Die Andacht zum Wochenspruch – Von Manfred Günther – gelesen von Gert Holle
Wochenspruch zur Woche nach dem 16. Sonntag nach dem Trinitatisfest:
Christus Jesus hat dem Tode die Macht genommen und das Leben und ein unvergängliches Wesen ans Licht gebracht durch das Evangelium. (2. Tim. l,10b)
Da werden doch nur Behauptungen aufgestellt! »Dem Tode die Macht genommen«, aber stimmt denn das? Angst vor dem Tod hat doch wohl jeder - ich auch. Ist der Tod dann entmachtet? Übt er nicht vielmehr seine Gewalt aus über uns...gerade jetzt, wo wir diese Andacht gar nicht mehr weiterhören wollen, weil darin vom »Tod« die Rede ist?
Und dann: Gibt es nicht noch einen ganz anderen »Tod« als den, der in uns die Bilder von Sarg und Grab heraufbeschwört? Mir persönlich macht dieser andere Tod noch viel mehr Angst! Es ist der Tod vor dem Sterben!
Dieser Tod greift schon lange mit seinen eiskalten Fingern nach unserem Herzen: Dass wir mit dem Nachbarn zwei Häuser weiter seit Jahren keinen Gruß mehr tauschen, geschweige denn ein Wort wechseln, das hat er bewirkt! Dass es uns seit einiger Zeit einfach nicht gelingt, den Bekannten zu besuchen, der so auf uns wartet - sein Werk! Überhaupt, unsere Starre: Laufen wir nicht schon Jahrzehnte immer im selben Trott? Wann haben wir einmal etwas Neues probiert, vielleicht statt Fernsehen ein Buch gelesen, vielleicht den Ehegatten mit einem Geschenk überrascht oder gar den Gedanken an Gott und den Sinn des Lebens nicht verdrängt? Sind wir wirklich so bewegliche, lebendige Leute?
Regiert nicht der Tod auch in unserer Beziehung zu Gott und der Kirche? Sicher sind wir Mitglied in unserer Gemeinde, aber wie lange schon ruht die Mitgliedschaft, wie lange schon reden wir uns ein, wir müssten am Sonntagmorgen ausschlafen, die Klöße für das Mittagessen machen oder den Frühschoppen einnehmen? Ist es nicht geradezu albern (wenn es nicht so ernst wäre!), dass wir behaupten, wir hätten dazu keine Zeit? Für was alles haben wir Zeit! Mit welchem Geschwätz können wir Stunden zubringen! Bei was für nichtigen Anlässen haben wir jede Menge Sitzfleisch? Aber zum Gottesdienst reicht unsere Zeit nicht? - Hören Sie den Tod lachen?

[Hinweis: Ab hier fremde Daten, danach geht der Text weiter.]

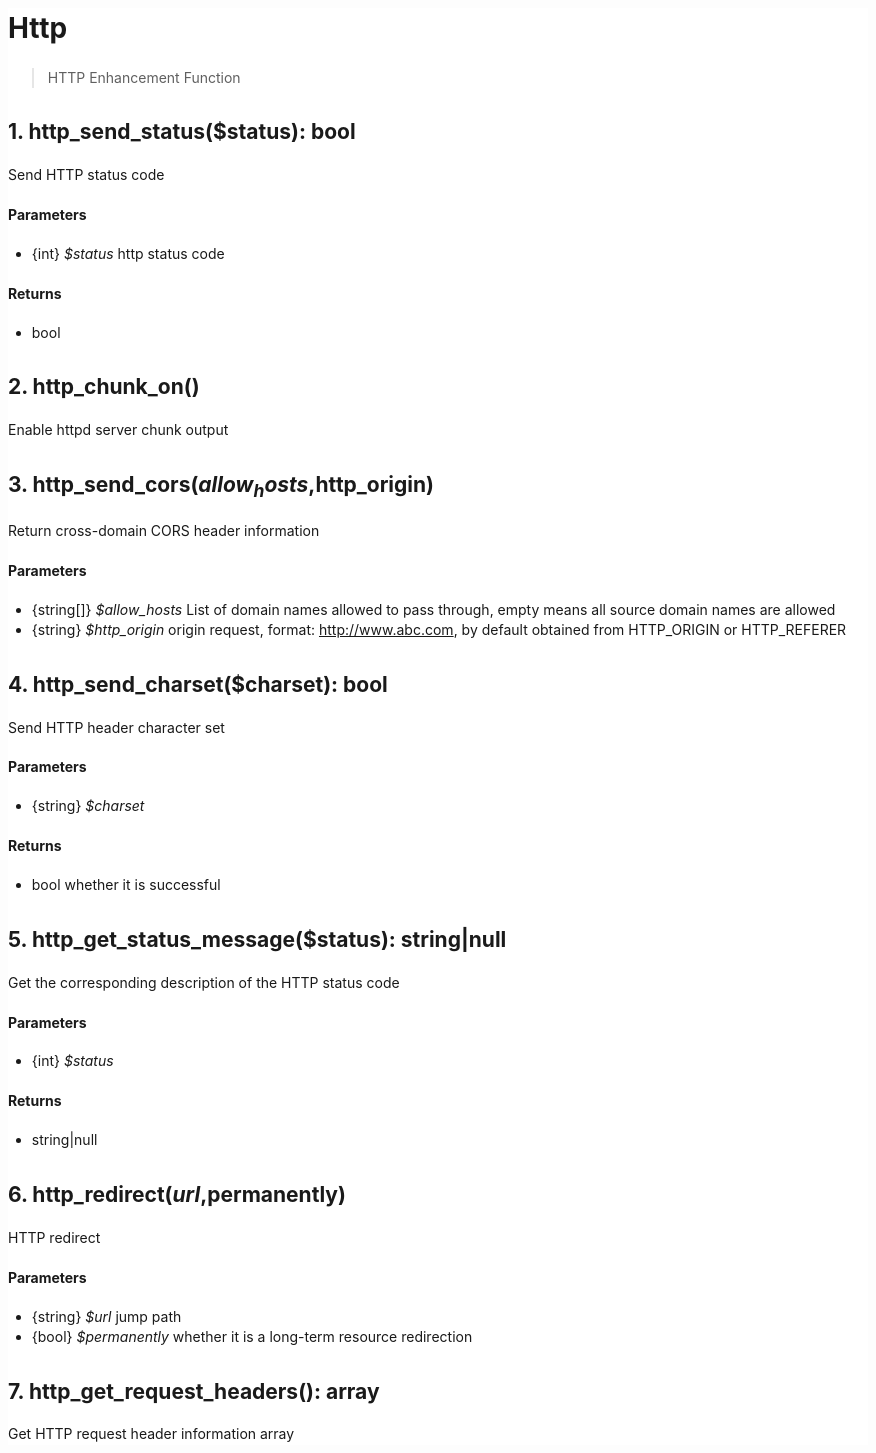# Http
 > HTTP Enhancement Function

## 1. http_send_status($status): bool
Send HTTP status code
#### Parameters
 - {int} *$status* http status code

#### Returns
 - bool 

## 2. http_chunk_on()
Enable httpd server chunk output
## 3. http_send_cors($allow_hosts,$http_origin)
Return cross-domain CORS header information
#### Parameters
 - {string[]} *$allow_hosts* List of domain names allowed to pass through, empty means all source domain names are allowed
 - {string} *$http_origin* origin request, format: http://www.abc.com, by default obtained from HTTP_ORIGIN or HTTP_REFERER
## 4. http_send_charset($charset): bool
Send HTTP header character set
#### Parameters
 - {string} *$charset* 

#### Returns
 - bool whether it is successful

## 5. http_get_status_message($status): string|null
Get the corresponding description of the HTTP status code
#### Parameters
 - {int} *$status* 

#### Returns
 - string|null 

## 6. http_redirect($url,$permanently)
HTTP redirect
#### Parameters
 - {string} *$url* jump path
 - {bool} *$permanently* whether it is a long-term resource redirection
## 7. http_get_request_headers(): array
Get HTTP request header information array
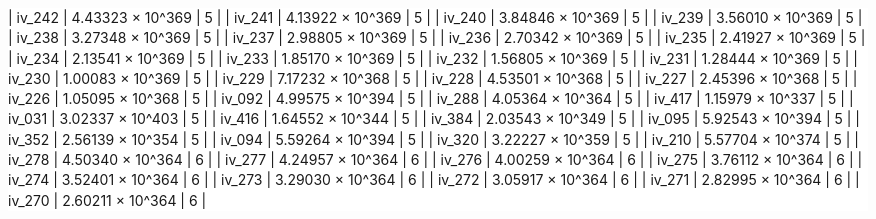 | iv_242 | 4.43323 × 10^369 | 5 |
| iv_241 | 4.13922 × 10^369 | 5 |
| iv_240 | 3.84846 × 10^369 | 5 |
| iv_239 | 3.56010 × 10^369 | 5 |
| iv_238 | 3.27348 × 10^369 | 5 |
| iv_237 | 2.98805 × 10^369 | 5 |
| iv_236 | 2.70342 × 10^369 | 5 |
| iv_235 | 2.41927 × 10^369 | 5 |
| iv_234 | 2.13541 × 10^369 | 5 |
| iv_233 | 1.85170 × 10^369 | 5 |
| iv_232 | 1.56805 × 10^369 | 5 |
| iv_231 | 1.28444 × 10^369 | 5 |
| iv_230 | 1.00083 × 10^369 | 5 |
| iv_229 | 7.17232 × 10^368 | 5 |
| iv_228 | 4.53501 × 10^368 | 5 |
| iv_227 | 2.45396 × 10^368 | 5 |
| iv_226 | 1.05095 × 10^368 | 5 |
| iv_092 | 4.99575 × 10^394 | 5 |
| iv_288 | 4.05364 × 10^364 | 5 |
| iv_417 | 1.15979 × 10^337 | 5 |
| iv_031 | 3.02337 × 10^403 | 5 |
| iv_416 | 1.64552 × 10^344 | 5 |
| iv_384 | 2.03543 × 10^349 | 5 |
| iv_095 | 5.92543 × 10^394 | 5 |
| iv_352 | 2.56139 × 10^354 | 5 |
| iv_094 | 5.59264 × 10^394 | 5 |
| iv_320 | 3.22227 × 10^359 | 5 |
| iv_210 | 5.57704 × 10^374 | 5 |
| iv_278 | 4.50340 × 10^364 | 6 |
| iv_277 | 4.24957 × 10^364 | 6 |
| iv_276 | 4.00259 × 10^364 | 6 |
| iv_275 | 3.76112 × 10^364 | 6 |
| iv_274 | 3.52401 × 10^364 | 6 |
| iv_273 | 3.29030 × 10^364 | 6 |
| iv_272 | 3.05917 × 10^364 | 6 |
| iv_271 | 2.82995 × 10^364 | 6 |
| iv_270 | 2.60211 × 10^364 | 6 |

»Christus Jesus hat dem Tode die Macht genommen«, auch diesem Tod! Es wird alles darauf ankommen, dass wir ihm zutrauen, was hier behauptet wird. Dass Jesus auch den Tod vor dem Sterben besiegen kann, ist und bleibt eben »Evangelium«, »frohe Botschaft«! Er zwingt uns sein Leben nicht auf. Er bietet uns an: Wenn wir etwa den ersten Schritt auf den »bösen Nachbarn« zutun, dann werden wir ein Stück seines Lebens erfahren, dann wird er uns befreien und es wird uns leicht ums Herz. Oder: Wir machen endlich diesen Besuch, vor dem uns so bange ist; das Gefühl hernach wird unbeschreiblich sein, froh und gelöst; was für eine Freude in den Augen des Besuchten! Selbst ein persönlicher Neuanfang wird viel mehr schöne Erlebnisse auslösen als Schlechte. Die Unsicherheit zu Beginn wird bald dem Wissen weichen: Das ist das Richtige; ich hätte schon längst einmal einen Versuch machen sollen!
Und besonders deutlich wird unser Herz beim Kirchgang sprechen: Hören auf die Worte des Lebens, Lob und Dank, Zeit für das Wesentliche... Christus hat dem Tod die Macht genommen! Lassen wir es doch auch bei uns geschehen. Das Leben wartet auf uns, Freude, Freiheit von uns selbst, vom Trott, in dem wir so lange schon gehen, vom Gefängnis des »Immer-so-weiter«. Gezwungen werden wir nicht. Aber, wer wird sich diese »frohe« und frohmachende Botschaft nicht gerne sagen lassen? Und sie ausprobieren! Entreißen wir uns den kalten Fingern des Todes. Tun wir die Leichentücher von uns. Jesus Christus selbst wird uns dabei helfen - jetzt und hier und einmal ewig.